- Course: BSc Food Science
- Year of graduation: 2000
- Job title: Food Technologist
- Company: Kellogs
What did you do after graduation?
My first role after graduation was at the Lever Faberge factory in R&D in Leeds. I was a new product development scientist working on Sure antiperspirants. Whilst there I applied for a graduate position at Nestle and in September 2001 I started working at the Rowntree’s site in York in the production function. On the graduate scheme I undertook a series of placements the first being as a team leader on the Aero Plant followed by a stint down in London at the Hayes factory where I worked for the industrial performance team implementing lean ways of working in the factories. Finally I moved back to York and into the Scientific and Technical function, where I was the quality representative for a number of plants including Kit Kat, Yorkie and Drifter. Having completed the graduate scheme, I went on to work in packaging for a short time before leaving Nestle in 2004 with a hunger to work more directly with food and specifically product development. I then started a role with Kellogg’s as a Food Technologist based in the innovation area of the Research and Technology department at their headquarters in Manchester which is where I am currently.

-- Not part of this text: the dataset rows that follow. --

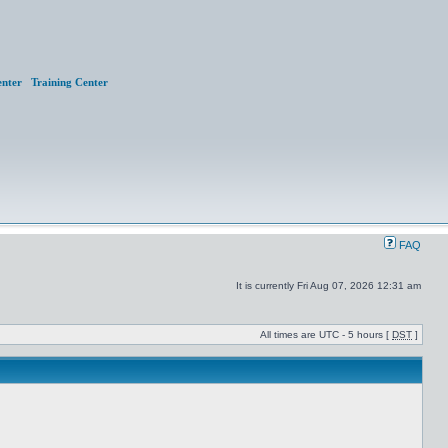
nter
Training Center
FAQ
It is currently Fri Aug 07, 2026 12:31 am
All times are UTC - 5 hours [
DST
]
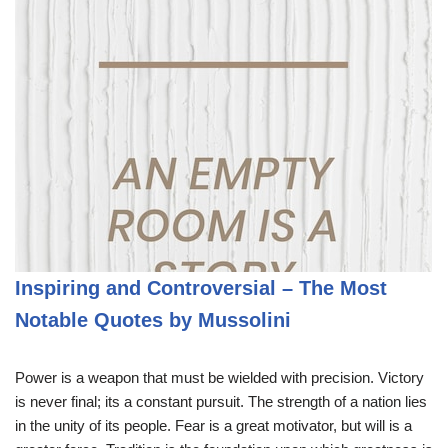
Inspiring and Controversial – The Most
Notable Quotes by Mussolini
Power is a weapon that must be wielded with precision. Victory
is never final; its a constant pursuit. The strength of a nation lies
in the unity of its people. Fear is a great motivator, but will is a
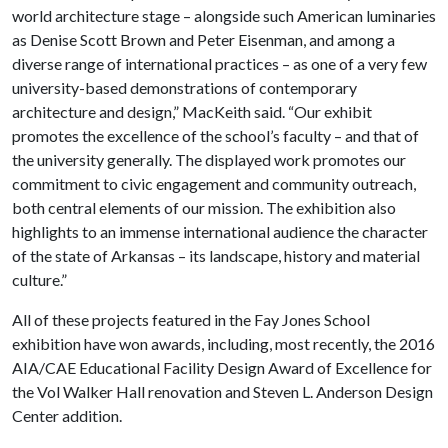
world architecture stage – alongside such American luminaries
as Denise Scott Brown and Peter Eisenman, and among a
diverse range of international practices – as one of a very few
university-based demonstrations of contemporary
architecture and design,” MacKeith said. “Our exhibit
promotes the excellence of the school’s faculty – and that of
the university generally. The displayed work promotes our
commitment to civic engagement and community outreach,
both central elements of our mission. The exhibition also
highlights to an immense international audience the character
of the state of Arkansas – its landscape, history and material
culture.”
All of these projects featured in the Fay Jones School
exhibition have won awards, including, most recently, the 2016
AIA/CAE Educational Facility Design Award of Excellence for
the Vol Walker Hall renovation and Steven L. Anderson Design
Center addition.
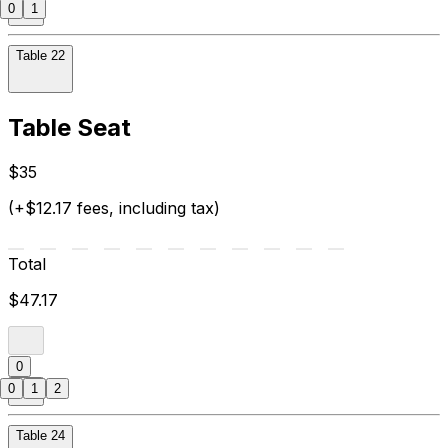
0
1
Table 22
Table Seat
$35
(+$12.17 fees, including tax)
Total
$47.17
0
0
1
2
Table 24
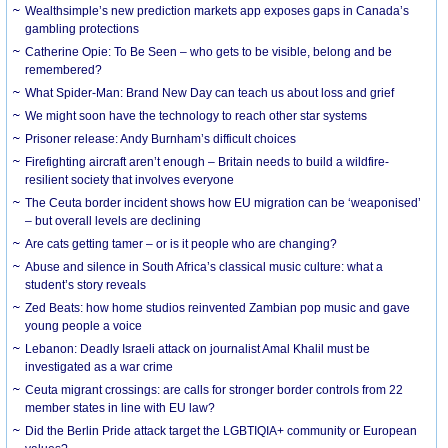
Wealthsimple’s new prediction markets app exposes gaps in Canada’s
gambling protections
Catherine Opie: To Be Seen – who gets to be visible, belong and be
remembered?
What Spider-Man: Brand New Day can teach us about loss and grief
We might soon have the technology to reach other star systems
Prisoner release: Andy Burnham’s difficult choices
Firefighting aircraft aren’t enough – Britain needs to build a wildfire-
resilient society that involves everyone
The Ceuta border incident shows how EU migration can be ‘weaponised’
– but overall levels are declining
Are cats getting tamer – or is it people who are changing?
Abuse and silence in South Africa’s classical music culture: what a
student’s story reveals
Zed Beats: how home studios reinvented Zambian pop music and gave
young people a voice
Lebanon: Deadly Israeli attack on journalist Amal Khalil must be
investigated as a war crime
Ceuta migrant crossings: are calls for stronger border controls from 22
member states in line with EU law?
Did the Berlin Pride attack target the LGBTIQIA+ community or European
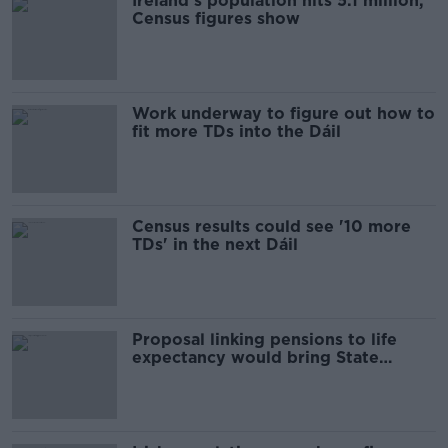
Ireland's population hits 5.1 million,
Census figures show
Work underway to figure out how to
fit more TDs into the Dáil
Census results could see '10 more
TDs' in the next Dáil
Proposal linking pensions to life
expectancy would bring State
pension age to 72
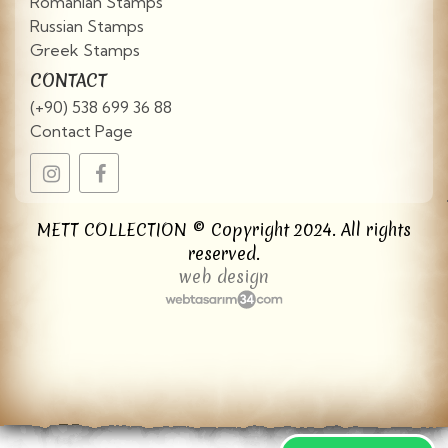
Romanian Stamps
Russian Stamps
Greek Stamps
CONTACT
(+90) 538 699 36 88
Contact Page
METT COLLECTION © Copyright 2024. All rights
reserved.
web design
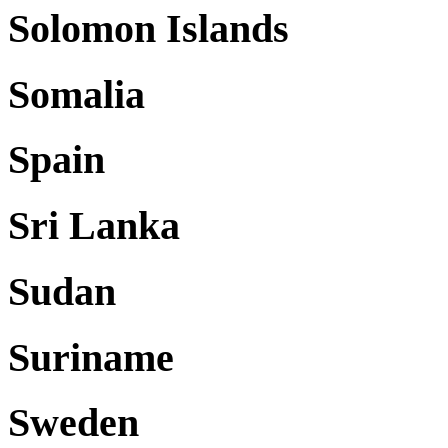
Solomon Islands
Somalia
Spain
Sri Lanka
Sudan
Suriname
Sweden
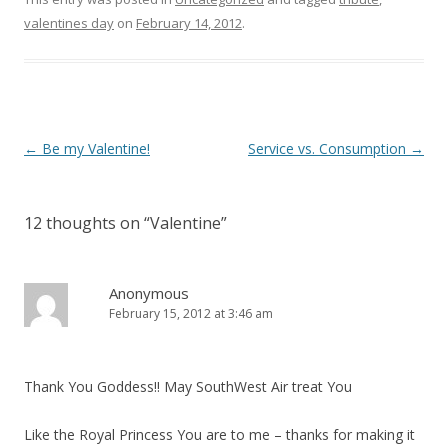
valentines day
on
February 14, 2012
.
P
←
Be my Valentine!
Service vs. Consumption
→
o
s
12 thoughts on “
Valentine
”
t
n
a
Anonymous
February 15, 2012 at 3:46 am
v
i
g
Thank You Goddess!! May SouthWest Air treat You
a
t
Like the Royal Princess You are to me – thanks for making it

What does your current role involve?
I work predominantly on the cereals side of Kellogg’s, creating the future of all our brands through innovation across the European market. We also cover renovation of existing products, some cost optimisation and technical support for all our factories. What I do day to day is quite diverse; it can be making small scale prototypes in our pilot plant, running trials in our factories around Europe or even commissioning new equipment and plants.
Did having a Food Science degree help you get this job?
My degree certainly was key to getting my role at Kellogg’s. In the job description they required a degree in Food Science or equivalent but also wanted three years NPD experience. I had had very little experience directly in that field to date but my degree and the fact it was a degree from Leeds University stood me in good stead and I got the job. I love the fact that I use my degree every day at work; there aren’t many people who can say that.
What are the links between your studies and your job?
All of the basic nutritional training is obviously key to what I do everyday as well as understanding the interactions of food and its components. Many of the modules directly apply to what I have to consider when I’m creating a new food, both in terms of what goes into the food, what will happen to it over time but also the processes used to make it.
What has been the highlight of your career so far?
I think every time I walk into the supermarket and see one of my products on the shelf and know what has gone into getting it there I feel a sense of achievement and pride.
How do you think that Food Science graduates would benefit from following your chosen career?
My role is ideal for Food Science graduates who are keen to work in new product development. It really uses what you have learned at university and gives you a very broad perspective of all aspects of the business as it touches so many of them; commercial, finance, production, supply chain. It’s a fascinating and varied role and in my case has also afforded me a lot of travel both in Europe and the US.
Do you think that having a food science degree is of value to employers?
For what I do, I would have to say yes. It is a niche subject in some ways but you gain a very good general scientific background which can be applied in many other areas also. Food is such an important part of our lives though that it will always be very relevant in almost every industry.
What made you decide to study at Leeds?
Leeds was always my first choice and when I visited on the open day, it really confirmed my thoughts that it was the place for me. The course was perfect too in that it had a great balance of food science and technology as well as nutrition. I wanted to keep my options open and not major on nutrition as many of the food courses did then. On top of that I liked the city and all it had to offer.